Once the intense flames from the crashed planes softened the support structures of the towers, the weight of the buildings sent them crashing down. The terrorists got just what they wanted.
That so many people were able to be evacuated was incredible. When the first tower was struck about 8.45 am, meetings were abandoned as people scrambled for the stairs.
A bloody stranger grabbed the hand of Tiffany Keeling, a financial adviser at Morgan Stanley on the 61st floor, and led her down 20 flights of stairs.
Two researchers from investment bank Keefe Bruyette & Woods dived into a lift and rode to within metres of the ground, where firefighters prised the doors open for them.
Electrician Ed Sabino was talking to his wife about the explosion in the other tower when he felt an explosion.

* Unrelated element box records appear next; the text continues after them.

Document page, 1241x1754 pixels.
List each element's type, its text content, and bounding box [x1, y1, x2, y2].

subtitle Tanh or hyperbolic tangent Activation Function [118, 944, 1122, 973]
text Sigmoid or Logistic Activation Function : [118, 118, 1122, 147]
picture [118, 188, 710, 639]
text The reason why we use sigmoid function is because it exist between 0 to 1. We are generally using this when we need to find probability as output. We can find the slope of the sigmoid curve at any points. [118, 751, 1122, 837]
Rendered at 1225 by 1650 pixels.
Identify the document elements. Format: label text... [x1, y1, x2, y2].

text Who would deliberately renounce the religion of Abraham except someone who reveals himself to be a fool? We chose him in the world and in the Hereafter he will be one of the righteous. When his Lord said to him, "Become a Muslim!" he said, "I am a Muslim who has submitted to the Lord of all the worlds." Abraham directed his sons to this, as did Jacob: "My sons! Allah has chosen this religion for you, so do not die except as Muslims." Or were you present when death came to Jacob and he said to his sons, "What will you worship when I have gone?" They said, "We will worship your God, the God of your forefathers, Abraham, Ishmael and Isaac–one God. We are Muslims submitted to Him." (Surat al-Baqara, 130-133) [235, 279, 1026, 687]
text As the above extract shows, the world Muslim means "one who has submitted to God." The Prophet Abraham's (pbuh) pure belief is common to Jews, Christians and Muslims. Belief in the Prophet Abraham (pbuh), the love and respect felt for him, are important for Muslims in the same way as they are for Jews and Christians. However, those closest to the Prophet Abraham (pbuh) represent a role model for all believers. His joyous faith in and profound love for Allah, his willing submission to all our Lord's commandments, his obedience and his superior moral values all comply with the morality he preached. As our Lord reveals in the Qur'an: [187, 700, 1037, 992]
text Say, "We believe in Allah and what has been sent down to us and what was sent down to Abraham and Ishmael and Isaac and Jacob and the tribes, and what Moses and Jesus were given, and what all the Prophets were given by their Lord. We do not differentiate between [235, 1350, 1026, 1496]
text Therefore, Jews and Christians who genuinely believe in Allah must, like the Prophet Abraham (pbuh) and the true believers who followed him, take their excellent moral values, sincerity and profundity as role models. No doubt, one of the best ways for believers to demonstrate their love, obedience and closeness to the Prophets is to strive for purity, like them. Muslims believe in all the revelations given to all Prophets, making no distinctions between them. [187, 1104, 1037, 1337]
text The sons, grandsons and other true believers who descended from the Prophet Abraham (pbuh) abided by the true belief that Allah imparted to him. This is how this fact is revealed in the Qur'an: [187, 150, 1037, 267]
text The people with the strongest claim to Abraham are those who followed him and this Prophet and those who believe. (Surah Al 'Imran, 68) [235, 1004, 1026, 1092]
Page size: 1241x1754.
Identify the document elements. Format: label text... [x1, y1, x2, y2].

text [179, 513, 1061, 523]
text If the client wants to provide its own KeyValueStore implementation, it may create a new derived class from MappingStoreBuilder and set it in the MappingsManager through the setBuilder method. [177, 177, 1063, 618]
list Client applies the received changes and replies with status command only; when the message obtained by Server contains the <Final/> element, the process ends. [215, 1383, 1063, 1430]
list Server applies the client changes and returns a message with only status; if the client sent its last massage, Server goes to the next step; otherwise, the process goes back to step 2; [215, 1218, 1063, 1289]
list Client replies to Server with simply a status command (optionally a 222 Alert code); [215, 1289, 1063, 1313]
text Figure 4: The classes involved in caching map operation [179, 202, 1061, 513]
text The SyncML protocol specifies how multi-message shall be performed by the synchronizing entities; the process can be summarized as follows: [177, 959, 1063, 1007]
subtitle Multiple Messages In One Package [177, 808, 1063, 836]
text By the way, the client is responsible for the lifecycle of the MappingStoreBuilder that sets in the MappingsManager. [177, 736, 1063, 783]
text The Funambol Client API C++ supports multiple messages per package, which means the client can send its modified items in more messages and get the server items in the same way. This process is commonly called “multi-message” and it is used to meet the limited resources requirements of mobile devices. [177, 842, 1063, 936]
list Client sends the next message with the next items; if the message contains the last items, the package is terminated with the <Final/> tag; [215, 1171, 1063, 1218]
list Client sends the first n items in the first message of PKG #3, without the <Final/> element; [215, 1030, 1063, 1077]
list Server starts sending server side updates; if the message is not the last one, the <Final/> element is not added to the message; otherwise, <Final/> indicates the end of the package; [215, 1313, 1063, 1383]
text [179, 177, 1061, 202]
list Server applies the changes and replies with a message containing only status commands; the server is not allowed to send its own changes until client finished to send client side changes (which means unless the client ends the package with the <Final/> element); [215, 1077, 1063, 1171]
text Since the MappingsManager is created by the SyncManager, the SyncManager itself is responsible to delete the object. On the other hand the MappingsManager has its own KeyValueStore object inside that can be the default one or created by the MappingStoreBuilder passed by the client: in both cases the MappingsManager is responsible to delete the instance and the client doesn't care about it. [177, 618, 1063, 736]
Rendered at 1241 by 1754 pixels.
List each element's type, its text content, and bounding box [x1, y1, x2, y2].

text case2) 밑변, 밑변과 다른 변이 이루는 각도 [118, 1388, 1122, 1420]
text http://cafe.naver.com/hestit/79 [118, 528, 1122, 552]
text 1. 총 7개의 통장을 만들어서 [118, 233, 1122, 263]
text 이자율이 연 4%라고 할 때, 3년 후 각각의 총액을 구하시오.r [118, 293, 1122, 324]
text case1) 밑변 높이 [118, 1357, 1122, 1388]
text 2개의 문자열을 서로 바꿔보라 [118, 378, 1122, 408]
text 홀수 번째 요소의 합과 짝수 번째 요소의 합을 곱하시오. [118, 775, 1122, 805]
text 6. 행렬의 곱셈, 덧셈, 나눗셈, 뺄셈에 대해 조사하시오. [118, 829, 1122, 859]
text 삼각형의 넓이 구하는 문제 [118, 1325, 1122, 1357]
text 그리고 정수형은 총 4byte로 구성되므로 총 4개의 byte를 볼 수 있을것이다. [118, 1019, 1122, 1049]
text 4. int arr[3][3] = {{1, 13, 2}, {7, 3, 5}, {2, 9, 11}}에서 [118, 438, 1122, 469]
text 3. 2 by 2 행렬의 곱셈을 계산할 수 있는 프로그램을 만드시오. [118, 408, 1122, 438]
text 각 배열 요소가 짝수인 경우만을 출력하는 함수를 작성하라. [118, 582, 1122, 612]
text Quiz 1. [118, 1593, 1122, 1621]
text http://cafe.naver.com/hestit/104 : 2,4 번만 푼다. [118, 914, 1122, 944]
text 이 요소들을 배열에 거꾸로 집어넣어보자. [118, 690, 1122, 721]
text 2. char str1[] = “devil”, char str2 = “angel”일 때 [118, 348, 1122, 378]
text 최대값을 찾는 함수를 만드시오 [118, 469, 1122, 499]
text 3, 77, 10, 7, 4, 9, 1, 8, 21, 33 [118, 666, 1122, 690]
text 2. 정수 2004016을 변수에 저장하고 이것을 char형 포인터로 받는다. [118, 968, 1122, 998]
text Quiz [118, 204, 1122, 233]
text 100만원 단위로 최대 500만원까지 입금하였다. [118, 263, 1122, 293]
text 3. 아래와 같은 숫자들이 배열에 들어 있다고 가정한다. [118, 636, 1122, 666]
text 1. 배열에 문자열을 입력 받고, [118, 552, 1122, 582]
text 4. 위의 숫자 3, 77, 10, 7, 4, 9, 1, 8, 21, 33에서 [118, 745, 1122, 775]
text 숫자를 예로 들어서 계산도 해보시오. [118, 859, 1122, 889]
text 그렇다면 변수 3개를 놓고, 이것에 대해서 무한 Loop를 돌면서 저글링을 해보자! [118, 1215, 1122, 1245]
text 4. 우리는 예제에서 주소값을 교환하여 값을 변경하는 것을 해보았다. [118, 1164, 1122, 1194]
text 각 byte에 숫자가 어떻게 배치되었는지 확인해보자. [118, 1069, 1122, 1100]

He had no idea how he got down from the 39th floor.
In many of the firms, employees switched to emergency plans that had been devised for years.
"For many years, we have had disaster recovery plans and we are moving ahead with our backup systems and procedures," MMC chairman Jeff Greenberg said on the company's website.
At Oppenheimer Funds, 600 staff successfully escaped. "It's not that we were smarter than anyone else, it's just that it had happened to us before," a company spokesman told the New York Times, referring to the 1993 bombing.
As the rubble is removed from lower Manhattan over the coming weeks, those companies will have switched to the second phase of their disaster plans: recovery.
Many have already relocated to other offices either within New York or in neighbouring New Jersey. Quite how long it will take for the companies to recover from the losses of their staff members, or how long it will take for the survivors to come to terms with what has happened, is incalculable.
But if there was ever any doubt about the survival of the capitalist spirit of Americans, it dissipated almost before the dust had settled.
Chunks of rubble and glass from the World Trade Center and postcards of the towers were fetching high prices on the online auction site eBay before the company banned it.
"So far, we have probably removed several hundred items put up by people suggesting they were selling anything from debris to videotapes or calendars and books," said an eBay spokesman.